#### [PROBLEM DETAILS]
How many lines in these records include the string "に出店中"? Reply with that number alone.

----------

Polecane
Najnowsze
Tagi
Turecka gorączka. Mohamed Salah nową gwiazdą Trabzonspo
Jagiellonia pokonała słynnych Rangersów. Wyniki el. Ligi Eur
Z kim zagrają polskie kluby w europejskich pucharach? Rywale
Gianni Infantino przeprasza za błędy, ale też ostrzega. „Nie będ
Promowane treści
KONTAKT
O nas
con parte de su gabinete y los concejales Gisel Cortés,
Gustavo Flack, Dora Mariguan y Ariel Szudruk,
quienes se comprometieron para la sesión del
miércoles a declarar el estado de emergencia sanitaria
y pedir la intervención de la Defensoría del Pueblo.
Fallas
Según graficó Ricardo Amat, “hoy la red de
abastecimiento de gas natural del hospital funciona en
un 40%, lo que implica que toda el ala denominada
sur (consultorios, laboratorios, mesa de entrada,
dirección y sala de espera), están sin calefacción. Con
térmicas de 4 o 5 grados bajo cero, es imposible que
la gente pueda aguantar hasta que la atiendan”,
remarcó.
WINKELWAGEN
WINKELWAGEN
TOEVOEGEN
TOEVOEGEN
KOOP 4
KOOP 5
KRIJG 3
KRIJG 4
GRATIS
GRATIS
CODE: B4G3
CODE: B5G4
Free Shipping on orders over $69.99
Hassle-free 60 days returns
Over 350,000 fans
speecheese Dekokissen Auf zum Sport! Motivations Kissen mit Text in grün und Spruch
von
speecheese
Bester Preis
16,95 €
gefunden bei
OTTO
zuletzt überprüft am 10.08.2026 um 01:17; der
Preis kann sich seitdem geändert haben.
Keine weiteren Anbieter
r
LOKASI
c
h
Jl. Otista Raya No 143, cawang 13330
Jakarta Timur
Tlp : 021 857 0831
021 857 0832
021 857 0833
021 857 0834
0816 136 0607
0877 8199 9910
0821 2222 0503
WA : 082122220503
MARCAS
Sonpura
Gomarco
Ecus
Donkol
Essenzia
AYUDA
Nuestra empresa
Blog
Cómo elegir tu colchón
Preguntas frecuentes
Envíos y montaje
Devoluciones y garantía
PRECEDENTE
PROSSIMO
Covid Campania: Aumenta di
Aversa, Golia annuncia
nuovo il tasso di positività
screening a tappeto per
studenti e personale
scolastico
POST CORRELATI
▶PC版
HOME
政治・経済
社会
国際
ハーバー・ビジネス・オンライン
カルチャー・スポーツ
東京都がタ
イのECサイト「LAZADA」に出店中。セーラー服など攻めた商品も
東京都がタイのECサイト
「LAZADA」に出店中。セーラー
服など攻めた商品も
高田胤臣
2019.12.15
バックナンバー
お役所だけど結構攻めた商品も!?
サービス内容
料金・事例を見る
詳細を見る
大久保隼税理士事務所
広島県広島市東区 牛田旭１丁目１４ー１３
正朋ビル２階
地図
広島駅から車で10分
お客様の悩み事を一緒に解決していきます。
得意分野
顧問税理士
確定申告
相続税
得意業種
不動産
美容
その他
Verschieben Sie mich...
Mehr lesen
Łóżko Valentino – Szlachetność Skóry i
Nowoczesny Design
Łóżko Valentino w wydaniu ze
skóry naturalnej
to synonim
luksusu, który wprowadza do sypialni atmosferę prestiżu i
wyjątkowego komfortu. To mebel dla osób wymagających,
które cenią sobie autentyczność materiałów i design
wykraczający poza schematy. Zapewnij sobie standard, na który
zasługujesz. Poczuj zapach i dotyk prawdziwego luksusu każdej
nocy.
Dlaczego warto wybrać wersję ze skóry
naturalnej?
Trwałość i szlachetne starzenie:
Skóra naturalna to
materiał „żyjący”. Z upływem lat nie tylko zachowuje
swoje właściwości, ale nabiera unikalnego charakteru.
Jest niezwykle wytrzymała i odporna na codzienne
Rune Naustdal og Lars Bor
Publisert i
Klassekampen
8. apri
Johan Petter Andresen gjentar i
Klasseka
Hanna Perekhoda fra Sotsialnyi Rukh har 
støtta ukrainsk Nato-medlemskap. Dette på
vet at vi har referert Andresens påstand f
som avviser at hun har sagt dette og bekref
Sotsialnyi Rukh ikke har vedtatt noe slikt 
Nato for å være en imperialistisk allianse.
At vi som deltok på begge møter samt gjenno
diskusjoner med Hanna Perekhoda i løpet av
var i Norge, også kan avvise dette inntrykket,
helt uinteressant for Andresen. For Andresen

----------

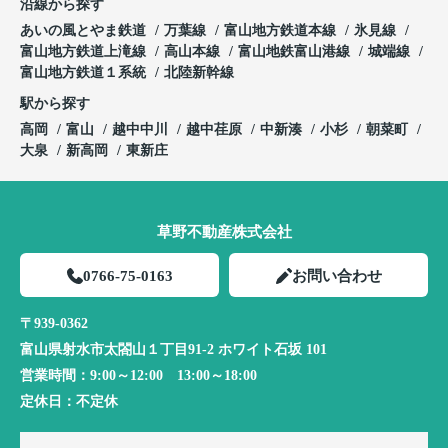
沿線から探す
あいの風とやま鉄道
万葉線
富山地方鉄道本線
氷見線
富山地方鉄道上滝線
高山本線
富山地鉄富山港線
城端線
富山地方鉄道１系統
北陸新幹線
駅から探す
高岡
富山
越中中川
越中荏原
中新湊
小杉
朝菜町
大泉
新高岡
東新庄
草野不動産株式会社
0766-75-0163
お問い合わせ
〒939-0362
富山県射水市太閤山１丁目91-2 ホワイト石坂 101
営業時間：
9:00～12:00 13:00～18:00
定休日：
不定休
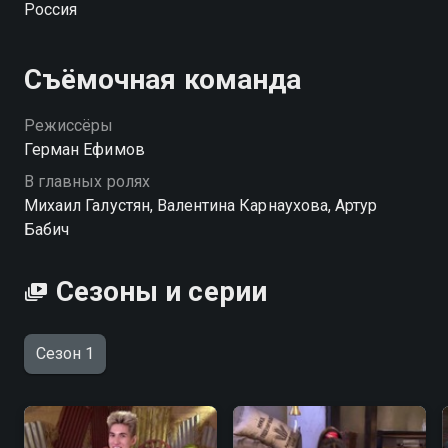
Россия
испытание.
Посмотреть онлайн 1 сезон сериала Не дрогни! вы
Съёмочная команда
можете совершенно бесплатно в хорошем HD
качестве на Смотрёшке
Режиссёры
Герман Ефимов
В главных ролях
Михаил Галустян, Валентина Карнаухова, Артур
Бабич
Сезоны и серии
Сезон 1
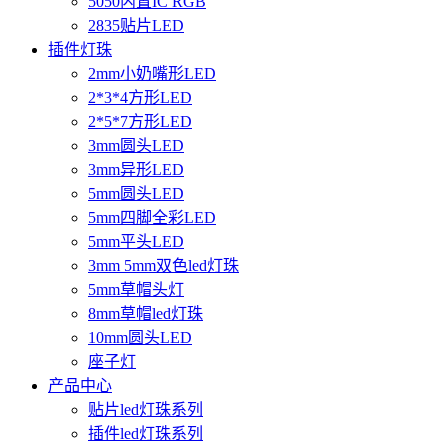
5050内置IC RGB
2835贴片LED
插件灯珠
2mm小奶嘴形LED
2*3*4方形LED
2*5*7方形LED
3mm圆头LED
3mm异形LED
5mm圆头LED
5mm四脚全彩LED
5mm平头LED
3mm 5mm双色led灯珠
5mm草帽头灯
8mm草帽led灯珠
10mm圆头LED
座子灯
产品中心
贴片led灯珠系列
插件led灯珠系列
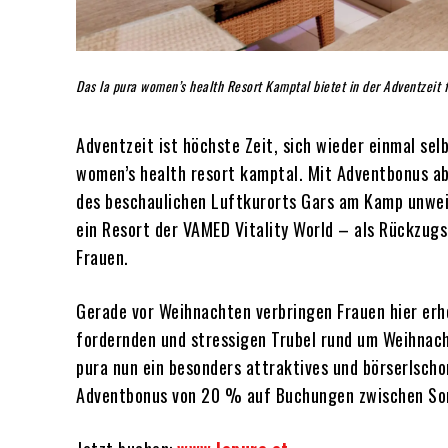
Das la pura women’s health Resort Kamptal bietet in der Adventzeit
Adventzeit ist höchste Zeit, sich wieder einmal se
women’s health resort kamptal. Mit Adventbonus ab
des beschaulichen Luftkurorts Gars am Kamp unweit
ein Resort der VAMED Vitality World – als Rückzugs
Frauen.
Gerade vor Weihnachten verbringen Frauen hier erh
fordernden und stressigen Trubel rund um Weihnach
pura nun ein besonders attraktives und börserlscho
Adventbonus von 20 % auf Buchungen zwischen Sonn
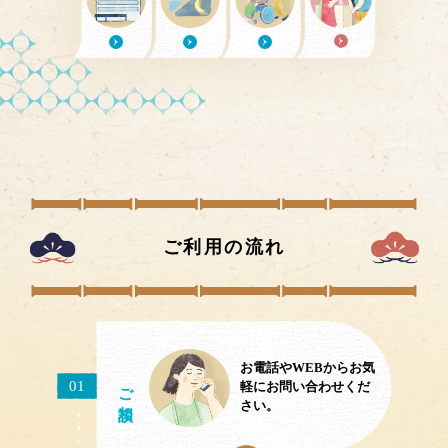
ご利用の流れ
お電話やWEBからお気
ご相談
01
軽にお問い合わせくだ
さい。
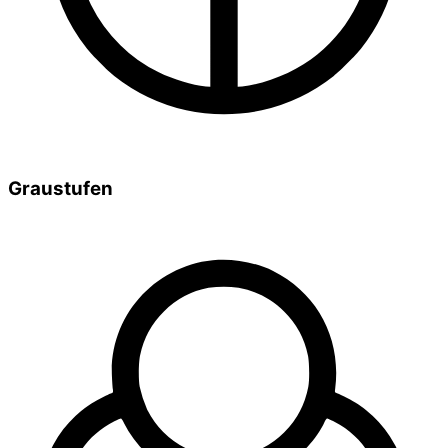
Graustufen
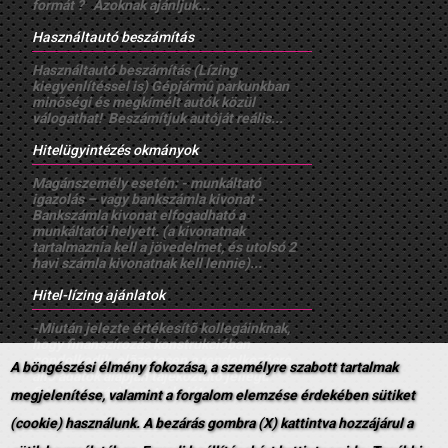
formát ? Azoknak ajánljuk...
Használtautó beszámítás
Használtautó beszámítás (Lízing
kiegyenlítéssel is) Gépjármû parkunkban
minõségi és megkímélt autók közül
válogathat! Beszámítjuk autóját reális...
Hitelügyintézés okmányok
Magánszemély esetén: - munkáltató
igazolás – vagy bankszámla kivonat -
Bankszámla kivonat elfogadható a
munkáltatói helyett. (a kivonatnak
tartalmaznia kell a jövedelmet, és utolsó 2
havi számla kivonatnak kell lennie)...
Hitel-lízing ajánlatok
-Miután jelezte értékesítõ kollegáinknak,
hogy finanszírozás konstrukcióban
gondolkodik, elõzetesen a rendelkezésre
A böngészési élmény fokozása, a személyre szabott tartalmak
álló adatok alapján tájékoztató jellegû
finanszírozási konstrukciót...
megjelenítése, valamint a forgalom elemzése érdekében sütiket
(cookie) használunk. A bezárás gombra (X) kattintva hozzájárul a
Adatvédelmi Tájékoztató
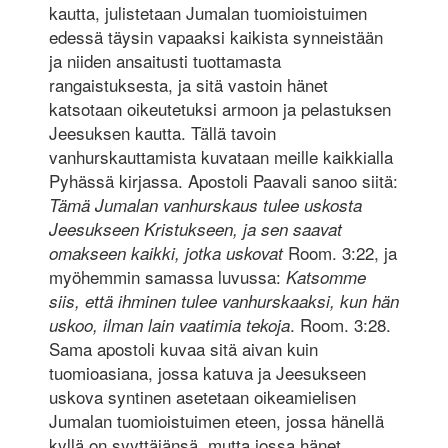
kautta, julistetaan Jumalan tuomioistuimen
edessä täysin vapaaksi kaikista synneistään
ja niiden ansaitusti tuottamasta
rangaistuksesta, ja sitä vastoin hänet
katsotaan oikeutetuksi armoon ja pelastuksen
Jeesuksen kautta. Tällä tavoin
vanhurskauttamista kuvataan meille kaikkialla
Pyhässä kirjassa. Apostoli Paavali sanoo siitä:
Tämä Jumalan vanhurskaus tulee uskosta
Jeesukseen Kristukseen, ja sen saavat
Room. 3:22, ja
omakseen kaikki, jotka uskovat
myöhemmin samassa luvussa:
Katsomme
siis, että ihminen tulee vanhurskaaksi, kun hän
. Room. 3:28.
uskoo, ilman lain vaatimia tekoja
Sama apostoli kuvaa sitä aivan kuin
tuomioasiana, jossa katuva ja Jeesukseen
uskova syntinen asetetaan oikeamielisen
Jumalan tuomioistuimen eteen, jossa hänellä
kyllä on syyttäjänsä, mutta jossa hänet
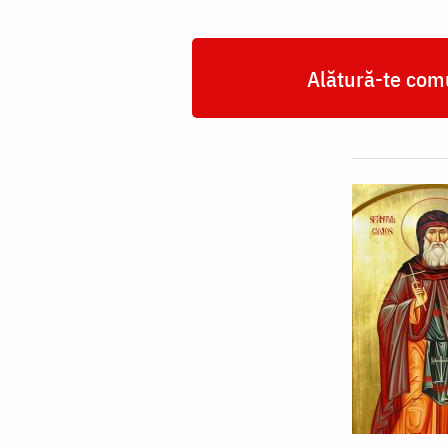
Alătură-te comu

----------

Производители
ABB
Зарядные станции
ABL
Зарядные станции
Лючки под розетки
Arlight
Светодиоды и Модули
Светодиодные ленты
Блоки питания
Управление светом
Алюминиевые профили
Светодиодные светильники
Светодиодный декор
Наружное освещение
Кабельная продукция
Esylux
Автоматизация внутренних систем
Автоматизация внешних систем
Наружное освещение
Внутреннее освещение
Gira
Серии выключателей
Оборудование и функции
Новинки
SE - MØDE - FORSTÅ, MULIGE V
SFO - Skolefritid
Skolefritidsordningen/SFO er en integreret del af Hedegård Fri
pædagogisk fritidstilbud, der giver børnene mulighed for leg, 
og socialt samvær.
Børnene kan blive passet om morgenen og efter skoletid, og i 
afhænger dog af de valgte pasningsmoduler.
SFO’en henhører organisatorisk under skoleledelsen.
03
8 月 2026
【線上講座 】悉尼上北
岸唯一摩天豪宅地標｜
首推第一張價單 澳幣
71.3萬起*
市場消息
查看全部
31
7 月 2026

----------

#### [FINISHED EXERCISE]
2